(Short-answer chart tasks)
────────────────

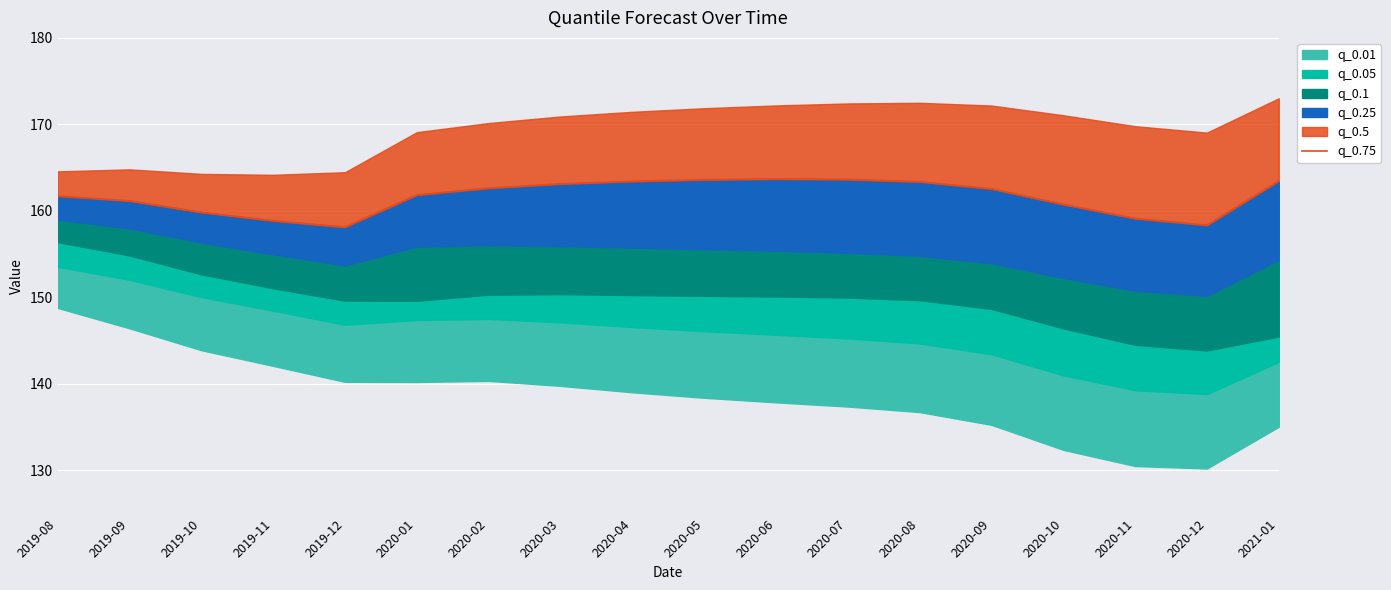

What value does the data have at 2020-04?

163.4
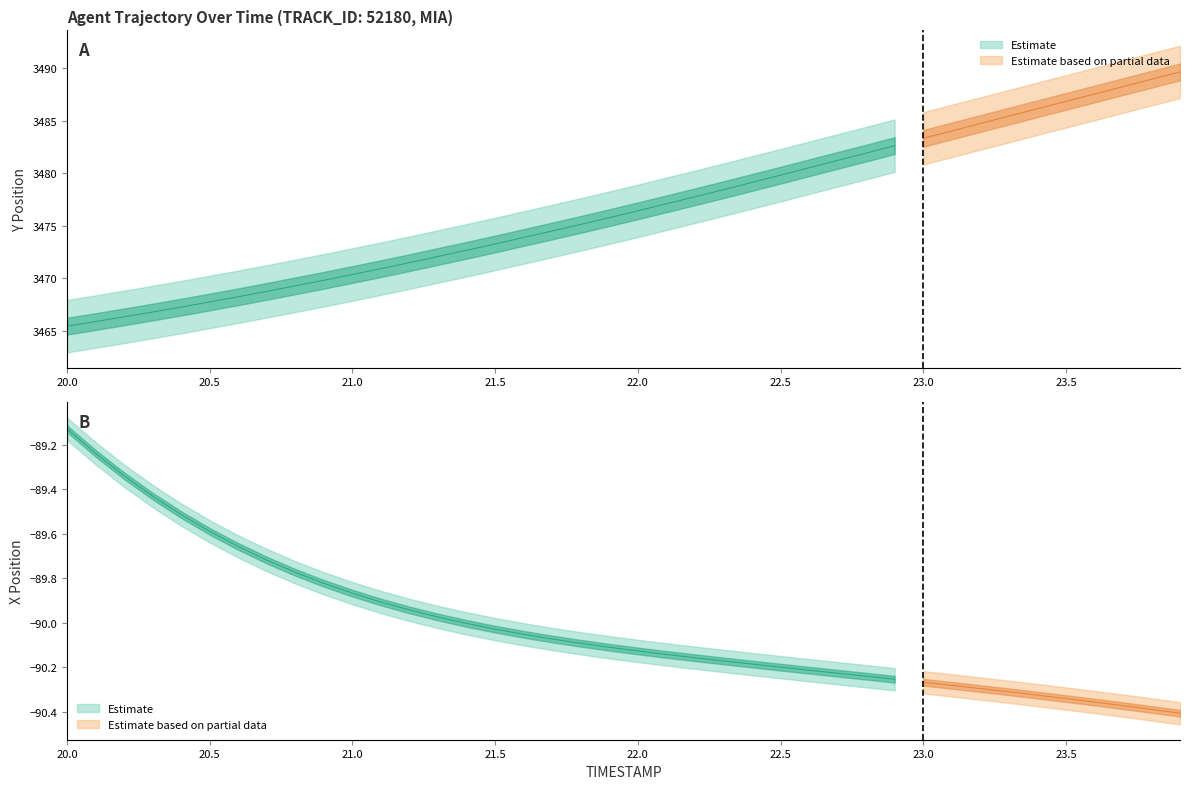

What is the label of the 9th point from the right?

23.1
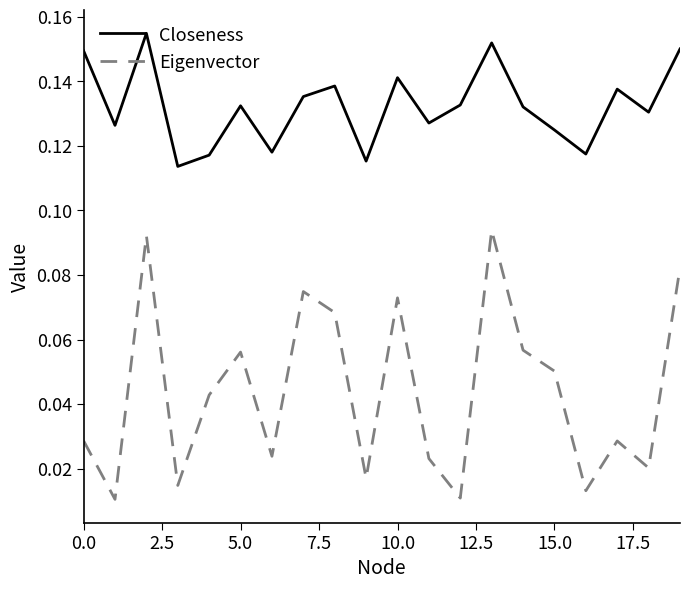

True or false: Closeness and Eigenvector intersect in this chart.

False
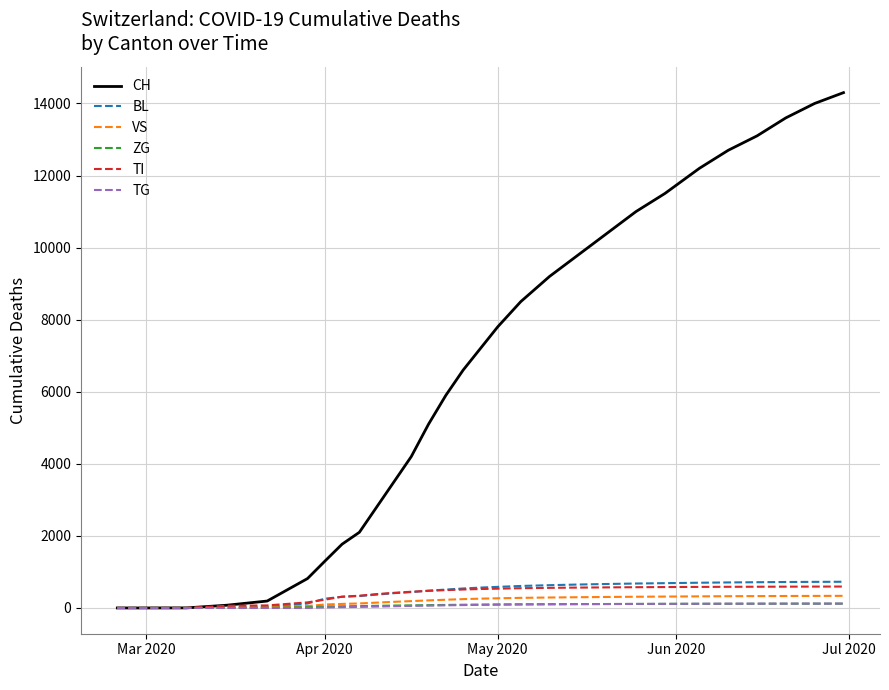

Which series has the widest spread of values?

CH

────────────────

◆ **Goal of the exercise**
Pull out every line of the entries above that contains the word "What". Case counts, so match capital and lowercase letters precisely.

◆ **Output below**
What value does the data have at 2020-04?
What is the label of the 9th point from the right?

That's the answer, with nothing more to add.